(Records from a data source)
────────────────────
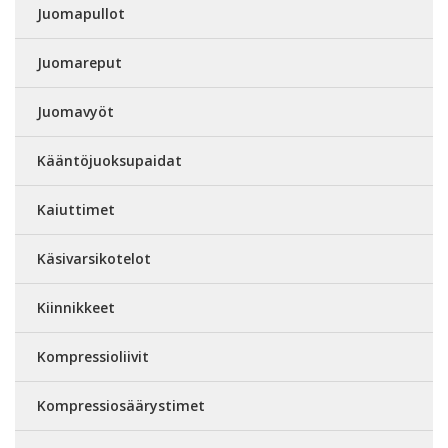
Juomapullot
Juomareput
Juomavyöt
Kääntöjuoksupaidat
Kaiuttimet
Käsivarsikotelot
Kiinnikkeet
Kompressioliivit
Kompressiosäärystimet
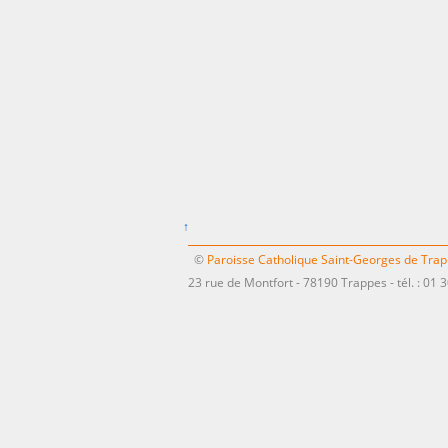
↑
©
Paroisse Catholique Saint-Georges de Tra
23 rue de Montfort - 78190 Trappes - tél. : 01 3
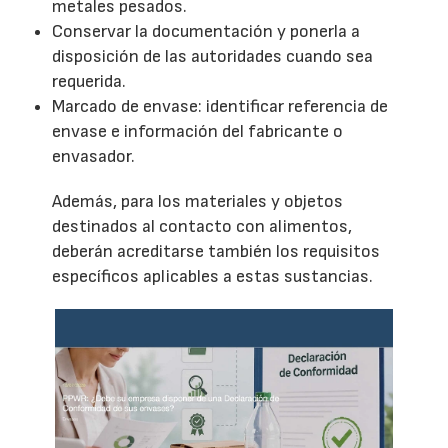
metales pesados.
Conservar la documentación y ponerla a
disposición de las autoridades cuando sea
requerida.
Marcado de envase: identificar referencia de
envase e información del fabricante o
envasador.
Además, para los materiales y objetos
destinados al contacto con alimentos,
deberán acreditarse también los requisitos
específicos aplicables a estas sustancias.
────────────────────
▶ [JOB]
Convert every line of text in the records above into a Markdown table with the columns "No." and "Line", numbering the rows in order, skipping blank lines, and omitting the pictures.

▶ [ANSWER SPACE]
| No. | Line |
|---|---|
| 1 | Juomapullot |
| 2 | Juomareput |
| 3 | Juomavyöt |
| 4 | Kääntöjuoksupaidat |
| 5 | Kaiuttimet |
| 6 | Käsivarsikotelot |
| 7 | Kiinnikkeet |
| 8 | Kompressioliivit |
| 9 | Kompressiosäärystimet |
| 10 | ↑ |
| 11 | © |
| 12 | Paroisse Catholique Saint-Georges de Tra |
| 13 | 23 rue de Montfort - 78190 Trappes - tél. : 01 3 |
| 14 | metales pesados. |
| 15 | Conservar la documentación y ponerla a |
| 16 | disposición de las autoridades cuando sea |
| 17 | requerida. |
| 18 | Marcado de envase: identificar referencia de |
| 19 | envase e información del fabricante o |
| 20 | envasador. |
| 21 | Además, para los materiales y objetos |
| 22 | destinados al contacto con alimentos, |
| 23 | deberán acreditarse también los requisitos |
| 24 | específicos aplicables a estas sustancias. |